(Beginning of SOURCE MATERIAL)
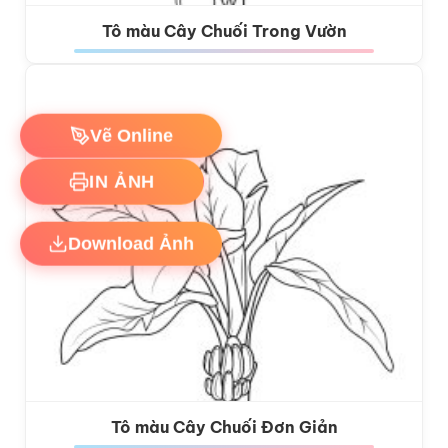
Tô màu Cây Chuối Trong Vườn
Vẽ Online
IN ẢNH
Download Ảnh
Tô màu Cây Chuối Đơn Giản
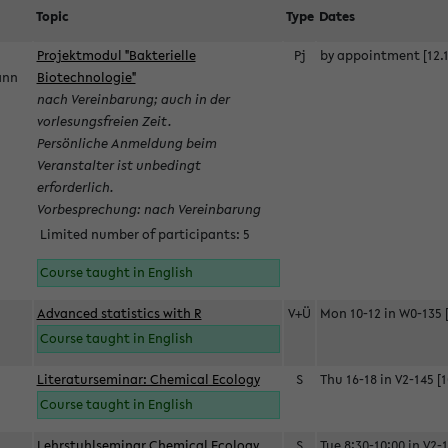
Topic
Type
Dates
Projektmodul "Bakterielle
Pj
by appointment [12.1
mann
Biotechnologie"
nach Vereinbarung; auch in der
vorlesungsfreien Zeit.
Persönliche Anmeldung beim
Veranstalter ist unbedingt
erforderlich.
Vorbesprechung: nach Vereinbarung
Limited number of participants: 5
Course taught in English
Advanced statistics with R
V+Ü
Mon 10-12 in W0-135 [
Course taught in English
Literaturseminar: Chemical Ecology
S
Thu 16-18 in V2-145 [1
Course taught in English
Lehrstuhlseminar Chemical Ecology
S
Tue 8:30-10:00 in V2-1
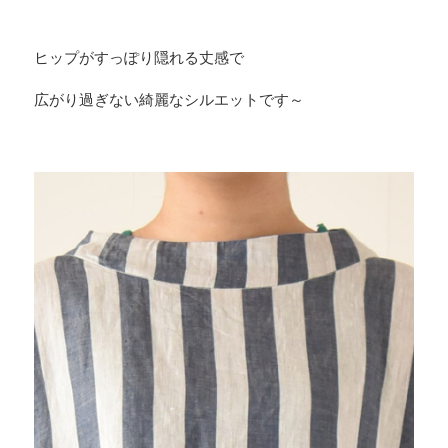
ヒップがすっぽり隠れる丈感で
広がり過ぎない綺麗なシルエットです～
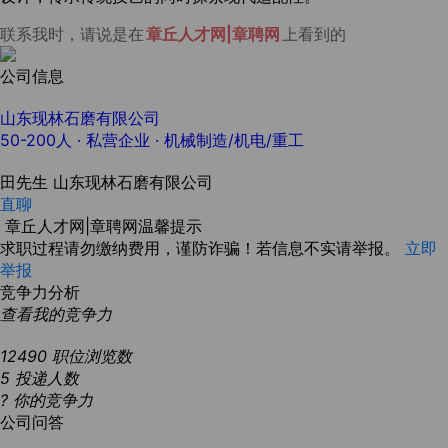
联系我时，请说是在
章丘人才网|章聘网
上看到的
公司信息
山东现林石磨有限公司
50-200人
· 私营企业 ·
机械制造/机电/重工
田先生
山东现林石磨有限公司
直聊
章丘人才网|章聘网温馨提示
求职过程请勿缴纳费用，谨防诈骗！若信息不实请举报。
立即
举报
竞争力分析
查看我的竞争力
12490
职位浏览数
5
投递人数
?
你的竞争力
公司问答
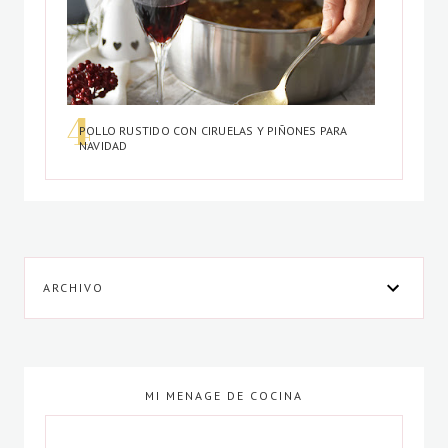
POLLO RUSTIDO CON CIRUELAS Y PIÑONES PARA
NAVIDAD
ARCHIVO
MI MENAGE DE COCINA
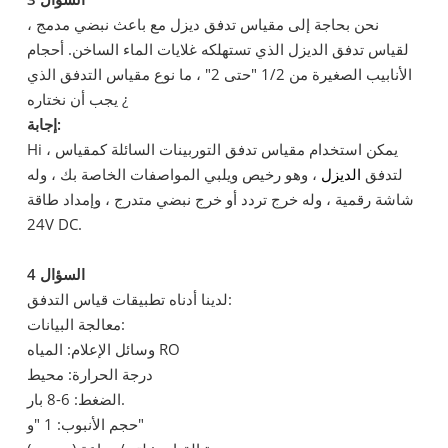
نحن بحاجة إلى مقياس تدفق ديزل مع باعث نبضي مدمج ،
لقياس تدفق الديزل الذي تستهلكه غلايات الماء الساخن. أحجام
الأنابيب الصغيرة من 1/2 "حتى 2" ، ما نوع مقياس التدفق الذي
يجب أن نختاره ¿
إجابة:
Hi ، يمكن استخدام مقياس تدفق التوربينات السائلة كمقياس
لتدفق
الديزل
، وهو رخيص ويلبي المواصفات الخاصة بك ، وله
شاشة رقمية ، وله خرج تردد أو خرج نبضي متدرج ، وإمداد طاقة
24V DC.
السؤال 4
لدينا أدناه تطبيقات قياس التدفق:
معالجة البيانات:
وسائل الإعلام: المياه RO
درجة الحرارة: محيط
الضغط: 6-8 بار.
حجم الأنبوب: 1 "و"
(End of SOURCE MATERIAL)
### WHAT IS EXPECTED
Format the lines in the records above, from the line containing "POLLO RUSTIDO CON CIRUELAS Y PIÑONES PARA" through the line containing "MI MENAGE DE COCINA" (both included), as a JSON list of strings with one string per line, skipping any blank lines.

### SOLVED PROBLEM
[
  "POLLO RUSTIDO CON CIRUELAS Y PIÑONES PARA",
  "NAVIDAD",
  "ARCHIVO",
  "MI MENAGE DE COCINA"
]